# Hello everyone my first day here.



## MissB (Nov 28, 2008)

Hi, I've been rode hard and put up wet LOL.

I've worked with horses for over 40 years and worked 20 of those years on the Standardbred Racetrack. I ride mostly Western. My Uncle had a western riding stable so I grew up working horses but switched to the track (more money in it!). Now I'm just enjoying myself riding and driving horses,

I have a 10yo Dun Appendix QH gelding, A 5yo Haflinger gelding, A 27yo Percheron rescue mare, and a 14yo Molly mule.

I look forward to talking with you and enjoying your input here on the forum.:smile:


----------



## free_sprtd (Oct 18, 2007)

hey there and welcome! hope you enjoy it here. sounds like you have led an interesting life in the horse world so far!


----------



## Joshie (Aug 26, 2008)

Welcome! Happy Thanksgiving.


----------



## PaintedLady (Jul 30, 2008)

WELCOME!!! So which of your 'crew' does the riding and the driving?


----------



## banoota (Nov 15, 2008)

Welcome around =)


----------



## FGRanch (Feb 9, 2008)

Welcome! Can't wait to see pictures of everyone!


----------



## farmpony84 (Apr 21, 2008)

PaintedLady said:


> WELCOME!!! So which of your 'crew' does the riding and the driving?

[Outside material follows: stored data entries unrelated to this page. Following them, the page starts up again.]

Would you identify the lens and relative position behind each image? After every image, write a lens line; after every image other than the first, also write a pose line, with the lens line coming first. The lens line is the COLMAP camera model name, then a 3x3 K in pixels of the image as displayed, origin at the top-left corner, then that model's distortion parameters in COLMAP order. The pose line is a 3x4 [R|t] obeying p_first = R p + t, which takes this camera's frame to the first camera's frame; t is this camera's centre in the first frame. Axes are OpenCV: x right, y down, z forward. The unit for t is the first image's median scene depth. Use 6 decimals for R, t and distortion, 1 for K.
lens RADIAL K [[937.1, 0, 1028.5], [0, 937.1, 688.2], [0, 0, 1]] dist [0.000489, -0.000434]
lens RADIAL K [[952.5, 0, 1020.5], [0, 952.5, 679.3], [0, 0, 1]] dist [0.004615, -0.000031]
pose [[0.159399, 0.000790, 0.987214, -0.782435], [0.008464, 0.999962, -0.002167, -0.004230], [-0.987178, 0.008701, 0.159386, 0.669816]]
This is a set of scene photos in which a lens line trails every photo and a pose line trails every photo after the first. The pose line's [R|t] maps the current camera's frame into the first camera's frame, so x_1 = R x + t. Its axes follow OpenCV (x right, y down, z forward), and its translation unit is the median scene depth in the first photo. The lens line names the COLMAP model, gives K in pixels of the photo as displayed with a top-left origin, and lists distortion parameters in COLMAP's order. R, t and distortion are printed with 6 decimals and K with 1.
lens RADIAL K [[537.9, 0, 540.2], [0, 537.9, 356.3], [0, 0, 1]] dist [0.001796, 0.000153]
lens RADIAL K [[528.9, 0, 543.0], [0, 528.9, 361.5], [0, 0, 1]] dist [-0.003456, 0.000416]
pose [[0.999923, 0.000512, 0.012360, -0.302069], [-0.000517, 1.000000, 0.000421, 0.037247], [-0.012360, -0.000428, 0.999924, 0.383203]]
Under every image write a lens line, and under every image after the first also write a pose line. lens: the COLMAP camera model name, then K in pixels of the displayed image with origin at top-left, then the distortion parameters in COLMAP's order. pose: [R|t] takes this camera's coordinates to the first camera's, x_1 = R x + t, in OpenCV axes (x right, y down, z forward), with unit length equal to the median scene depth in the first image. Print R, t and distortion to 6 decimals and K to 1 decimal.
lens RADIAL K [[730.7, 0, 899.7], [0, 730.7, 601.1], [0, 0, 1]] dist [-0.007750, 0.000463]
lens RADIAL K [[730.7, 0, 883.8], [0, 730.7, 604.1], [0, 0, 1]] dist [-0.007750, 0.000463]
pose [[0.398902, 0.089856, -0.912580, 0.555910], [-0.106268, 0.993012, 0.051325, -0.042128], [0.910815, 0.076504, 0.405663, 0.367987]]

Welcome! Have tons of fun but most of all... try hard, try very very hard to steal spyders carrots!!!!!


Paintedlady - awesome qoute and avatar!


----------



## Kentucky (Aug 2, 2008)

welcome and enjoy the ride, ma'am.


----------



## Painted Ride (Jun 30, 2008)

welcome to the hf!!!! we love pics!!!!!!!!!!!


----------



## MissB (Nov 28, 2008)

PaintedLady said:


> WELCOME!!! So which of your 'crew' does the riding and the driving?


 
Hi! My mule rides and drives and my Hafie is green (still) driving.
Laverne, my Percheron also drives but she is sooo old she runs away if she sees a man in [email protected]:lol:

So we let her observe!:grin: 

QH only rides. He thinks the whole driving thing is silly:roll:


----------



## PoptartShop (Jul 25, 2010)

Welcome to the Horse Forum!


----------



## MissB (Nov 28, 2008)

banoota said:


> Welcome around =)


Gorgeous avatar banoota. 

Just lovely.:smile:


----------



## jazzyrider (Sep 16, 2007)

hiya
welcome to the forum


----------



## RusticWildFire (Jul 6, 2008)

Hey! Welcome to the forum!


----------



## Farm mom (Nov 30, 2008)

Welcome to HF. I'm new also. I've done a bit of driving with ponies but its been a long time. :? Got taken off with once in a cart and swore I would never go again.


----------



## buckaroo2010 (Nov 7, 2007)

Welcome to the Horse Forum!
Nice to meet you


----------



## Jehanzeb (Nov 2, 2008)

Oh noooo!! I am late again!!....Sorry...

Welcome aboard!  hope you enjoy your stay here. 

Regards


----------